===== Data in this exercise
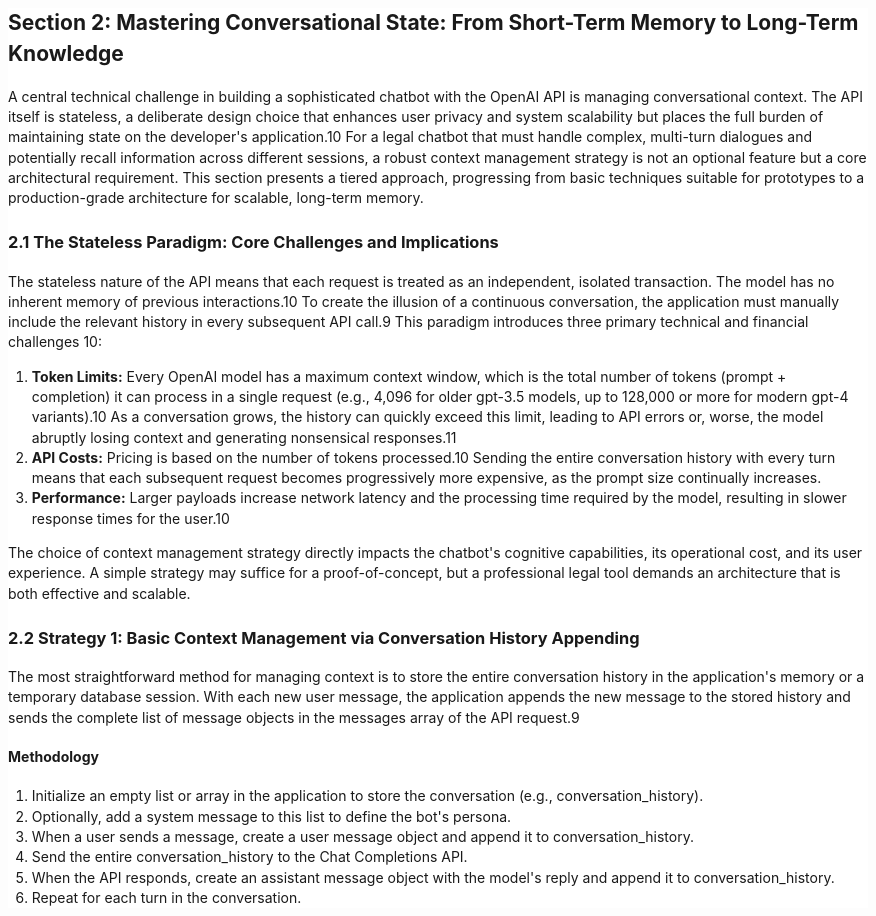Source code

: ## **Section 2: Mastering Conversational State: From Short-Term Memory to Long-Term Knowledge**

A central technical challenge in building a sophisticated chatbot with the OpenAI API is managing conversational context. The API itself is stateless, a deliberate design choice that enhances user privacy and system scalability but places the full burden of maintaining state on the developer's application.10 For a legal chatbot that must handle complex, multi-turn dialogues and potentially recall information across different sessions, a robust context management strategy is not an optional feature but a core architectural requirement. This section presents a tiered approach, progressing from basic techniques suitable for prototypes to a production-grade architecture for scalable, long-term memory.

### **2.1 The Stateless Paradigm: Core Challenges and Implications**

The stateless nature of the API means that each request is treated as an independent, isolated transaction. The model has no inherent memory of previous interactions.10 To create the illusion of a continuous conversation, the application must manually include the relevant history in every subsequent API call.9 This paradigm introduces three primary technical and financial challenges 10:

1. **Token Limits:** Every OpenAI model has a maximum context window, which is the total number of tokens (prompt \+ completion) it can process in a single request (e.g., 4,096 for older gpt-3.5 models, up to 128,000 or more for modern gpt-4 variants).10 As a conversation grows, the history can quickly exceed this limit, leading to API errors or, worse, the model abruptly losing context and generating nonsensical responses.11  
2. **API Costs:** Pricing is based on the number of tokens processed.10 Sending the entire conversation history with every turn means that each subsequent request becomes progressively more expensive, as the prompt size continually increases.  
3. **Performance:** Larger payloads increase network latency and the processing time required by the model, resulting in slower response times for the user.10

The choice of context management strategy directly impacts the chatbot's cognitive capabilities, its operational cost, and its user experience. A simple strategy may suffice for a proof-of-concept, but a professional legal tool demands an architecture that is both effective and scalable.

### **2.2 Strategy 1: Basic Context Management via Conversation History Appending**

The most straightforward method for managing context is to store the entire conversation history in the application's memory or a temporary database session. With each new user message, the application appends the new message to the stored history and sends the complete list of message objects in the messages array of the API request.9

#### **Methodology**

1. Initialize an empty list or array in the application to store the conversation (e.g., conversation\_history).  
2. Optionally, add a system message to this list to define the bot's persona.  
3. When a user sends a message, create a user message object and append it to conversation\_history.  
4. Send the entire conversation\_history to the Chat Completions API.  
5. When the API responds, create an assistant message object with the model's reply and append it to conversation\_history.  
6. Repeat for each turn in the conversation.
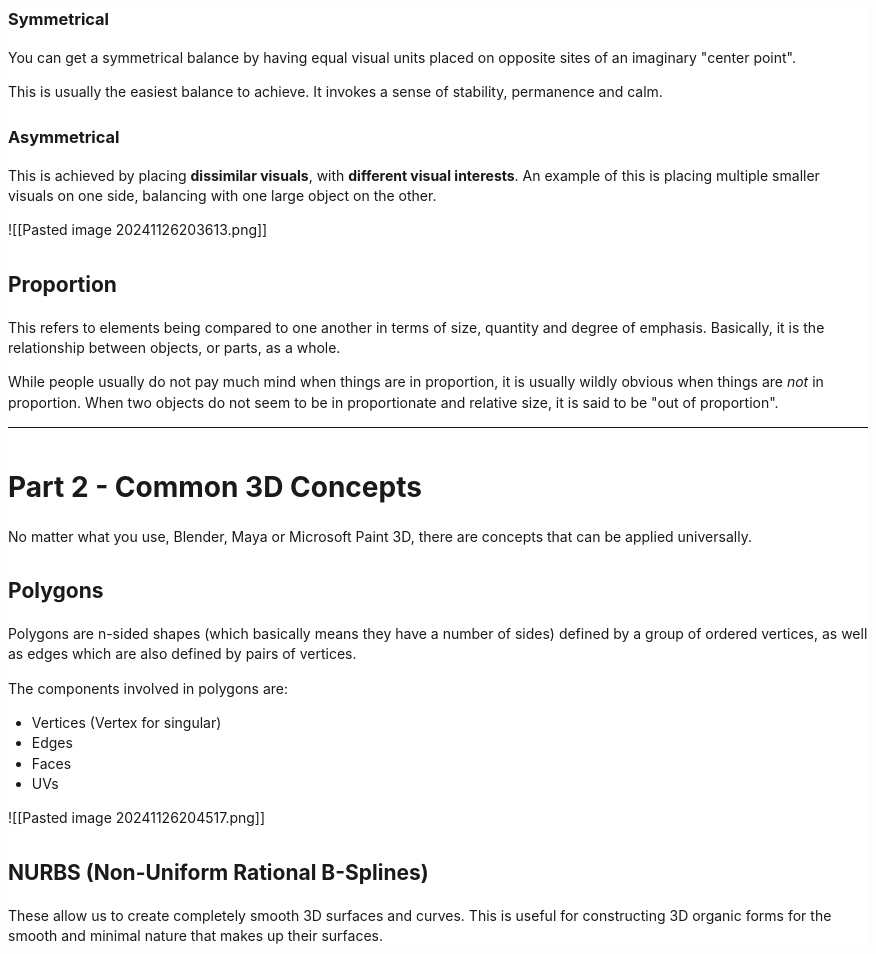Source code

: 
### Symmetrical
You can get a symmetrical balance by having equal visual units placed on opposite sites of an imaginary "center point". 

This is usually the easiest balance to achieve. It invokes a sense of stability, permanence and calm.

### Asymmetrical
This is achieved by placing **dissimilar visuals**, with **different visual interests**. An example of this is placing multiple smaller visuals on one side, balancing with one large object on the other.

![[Pasted image 20241126203613.png]]





## Proportion
This refers to elements being compared to one another in terms of size, quantity and degree of emphasis. Basically, it is the relationship between objects, or parts, as a whole. 

While people usually do not pay much mind when things are in proportion, it is usually wildly obvious when things are *not* in proportion. When two objects do not seem to be in proportionate and relative size, it is said to be "out of proportion".


---
# Part 2 - Common 3D Concepts

No matter what you use, Blender, Maya or Microsoft Paint 3D, there are concepts that can be applied universally.


## Polygons
Polygons are n-sided shapes (which basically means they have a number of sides) defined by a group of ordered vertices, as well as edges which are also defined by pairs of vertices.

The components involved in polygons are:
- Vertices (Vertex for singular)
- Edges
- Faces
- UVs

![[Pasted image 20241126204517.png]]


## NURBS (Non-Uniform Rational B-Splines)
These allow us to create completely smooth 3D surfaces and curves. This is useful for constructing 3D organic forms for the smooth and minimal nature that makes up their surfaces.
==========
Assigned task »
Wherever the word "image" turns up in the material, copy the whole line.

Output of the exercise »
![[Pasted image 20241126203613.png]]
![[Pasted image 20241126204517.png]]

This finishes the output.